The actual risk will depend on your specific application, how rapidly it updates the same row, and whether the order of updates will affect your analytics. For example, if you care only about the number of orders that are shipped or not, it won’t matter that the intermediate statuses are applied out-of-order (assuming there’s a time gap between sending the order to the warehouse and actually shipping it).
In my test, running a benchmark that made frequent updates, I did not see issues with out-of-order updates: the final state of my data lake matched the final state of my source database. However, I wouldn’t rely on that in a real-world environment. At the least, I would perform frequent cross-check queries to ensure that the databases match.
Lack of referential integrity
Related to out-of-order updates, rows might be inserted into one table before the rows that they refer to are inserted into another table. As long as the source maintains its own referential integrity constraints, then the data lake will be eventually consistent. But you should be aware that any given join might not select all of the rows that you expect.
Schema changes
If you change the schema on the source, that change isn’t replicated to the data lake. Instead, you have to update the Glue table definitions to include any added columns (and, if the transformation Lambda changes field names, update it as well).
If you add a column with a default value, be aware that there’s no way to tell Glue about that default. Any existing rows will have null
for that column’s value. If the default value is important to you, I believe that the best solution is to create a view that uses the coalesce
function to replace nulls.
Dangling replication sets
When you first start a replication task, it creates two pglogical
replication sets, along with a replication slot. If you then delete that task, it does not clean up these resources. This is not an issue for a production deployment, since you probably won’t delete the task. But it may become an issue in development, where you might experiment with different task configurations using infrastructure-as-code.
To identify the replication slots and replica sets, use the following queries:
select * from pg_replication_slots; select * from pglogical.replication_set;
I recommend running these two queries before creating any replication tasks, so that you can see what resources exist outside of DMS (most likely, there won’t be any).
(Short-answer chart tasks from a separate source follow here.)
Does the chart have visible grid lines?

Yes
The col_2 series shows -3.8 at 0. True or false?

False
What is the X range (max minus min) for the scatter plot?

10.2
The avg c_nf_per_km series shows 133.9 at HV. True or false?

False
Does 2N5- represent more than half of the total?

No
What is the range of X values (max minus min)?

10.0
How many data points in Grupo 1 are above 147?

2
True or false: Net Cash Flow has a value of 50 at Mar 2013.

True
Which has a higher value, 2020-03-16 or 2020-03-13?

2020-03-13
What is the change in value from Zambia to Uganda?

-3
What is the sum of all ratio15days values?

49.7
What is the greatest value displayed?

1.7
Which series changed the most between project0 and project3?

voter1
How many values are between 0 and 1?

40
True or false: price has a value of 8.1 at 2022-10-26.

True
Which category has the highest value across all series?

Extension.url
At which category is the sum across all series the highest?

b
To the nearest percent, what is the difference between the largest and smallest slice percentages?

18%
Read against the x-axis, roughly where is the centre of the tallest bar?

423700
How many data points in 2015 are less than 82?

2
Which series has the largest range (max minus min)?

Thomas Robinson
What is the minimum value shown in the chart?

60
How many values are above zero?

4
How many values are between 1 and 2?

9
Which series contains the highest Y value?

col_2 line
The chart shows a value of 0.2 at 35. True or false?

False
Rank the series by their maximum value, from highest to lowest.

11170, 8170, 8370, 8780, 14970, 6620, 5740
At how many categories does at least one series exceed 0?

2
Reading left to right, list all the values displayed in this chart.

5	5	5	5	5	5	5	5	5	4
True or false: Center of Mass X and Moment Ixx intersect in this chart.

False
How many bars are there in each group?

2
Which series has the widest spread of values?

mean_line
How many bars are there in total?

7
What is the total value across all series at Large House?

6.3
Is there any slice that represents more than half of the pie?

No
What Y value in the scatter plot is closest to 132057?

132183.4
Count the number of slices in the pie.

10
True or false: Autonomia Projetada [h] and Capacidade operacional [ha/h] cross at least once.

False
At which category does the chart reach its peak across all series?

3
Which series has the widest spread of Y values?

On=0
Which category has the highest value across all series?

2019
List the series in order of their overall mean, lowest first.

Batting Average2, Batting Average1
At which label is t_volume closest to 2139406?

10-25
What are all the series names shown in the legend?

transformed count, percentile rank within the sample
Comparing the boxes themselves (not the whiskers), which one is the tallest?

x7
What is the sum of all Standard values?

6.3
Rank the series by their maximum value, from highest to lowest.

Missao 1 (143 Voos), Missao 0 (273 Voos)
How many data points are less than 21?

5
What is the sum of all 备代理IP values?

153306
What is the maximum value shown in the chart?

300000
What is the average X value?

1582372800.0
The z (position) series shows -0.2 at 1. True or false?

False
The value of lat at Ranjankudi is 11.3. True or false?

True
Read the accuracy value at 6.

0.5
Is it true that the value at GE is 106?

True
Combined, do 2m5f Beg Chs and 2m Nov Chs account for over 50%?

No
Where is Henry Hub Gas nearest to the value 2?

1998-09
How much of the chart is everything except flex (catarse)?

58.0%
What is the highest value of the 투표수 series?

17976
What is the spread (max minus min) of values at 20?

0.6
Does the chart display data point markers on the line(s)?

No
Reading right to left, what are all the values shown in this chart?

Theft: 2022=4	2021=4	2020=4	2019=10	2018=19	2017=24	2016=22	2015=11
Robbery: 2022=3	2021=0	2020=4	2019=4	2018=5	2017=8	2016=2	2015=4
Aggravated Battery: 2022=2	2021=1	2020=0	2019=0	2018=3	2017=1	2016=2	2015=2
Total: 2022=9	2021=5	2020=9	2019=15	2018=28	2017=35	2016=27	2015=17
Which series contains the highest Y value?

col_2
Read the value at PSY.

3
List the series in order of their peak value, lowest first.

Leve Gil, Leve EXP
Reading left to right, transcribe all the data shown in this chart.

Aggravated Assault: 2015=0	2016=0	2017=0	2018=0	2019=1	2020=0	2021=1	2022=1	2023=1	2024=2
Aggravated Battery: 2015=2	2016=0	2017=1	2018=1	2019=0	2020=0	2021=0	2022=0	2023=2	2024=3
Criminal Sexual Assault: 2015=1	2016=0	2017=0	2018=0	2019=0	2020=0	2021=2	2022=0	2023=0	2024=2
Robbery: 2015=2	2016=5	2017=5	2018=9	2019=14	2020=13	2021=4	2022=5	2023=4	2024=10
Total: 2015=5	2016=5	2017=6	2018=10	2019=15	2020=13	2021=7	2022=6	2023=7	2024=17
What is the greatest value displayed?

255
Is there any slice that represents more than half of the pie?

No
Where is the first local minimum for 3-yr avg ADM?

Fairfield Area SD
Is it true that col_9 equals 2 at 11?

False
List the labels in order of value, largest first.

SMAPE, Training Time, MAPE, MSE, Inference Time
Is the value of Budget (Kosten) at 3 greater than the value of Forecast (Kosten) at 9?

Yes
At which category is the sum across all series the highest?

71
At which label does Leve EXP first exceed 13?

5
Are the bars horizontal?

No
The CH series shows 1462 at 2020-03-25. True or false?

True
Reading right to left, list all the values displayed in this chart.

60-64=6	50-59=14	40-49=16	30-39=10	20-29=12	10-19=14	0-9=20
Then, after deleting a DMS task, run the two queries again and use the following queries to delete the no longer used slots/sets (these are functions, rather than procedures, so must be invoked using SELECT
):
select pg_drop_replication_slot('SLOT_NAME'); select pglogical.drop_replication_set('REPLICATION_SET_NAME');
Conclusion
DMS provides one relatively simple solution to replicate line-of-business systems into your data lake. It avoids custom code, meaning that you can get something deployed quickly. And in many cases, it will be sufficient.
But, as you’ve seen with my comments above, there are still challenges. In particular, because DMS is a “black box” that provides minimal information when things go wrong. The DMS team produced a four-part blog about how to debug your jobs. I, personally, would be much more comfortable if AWS were to open-source DMS, allowing its users the ability to understand how the data moves through the pipeline.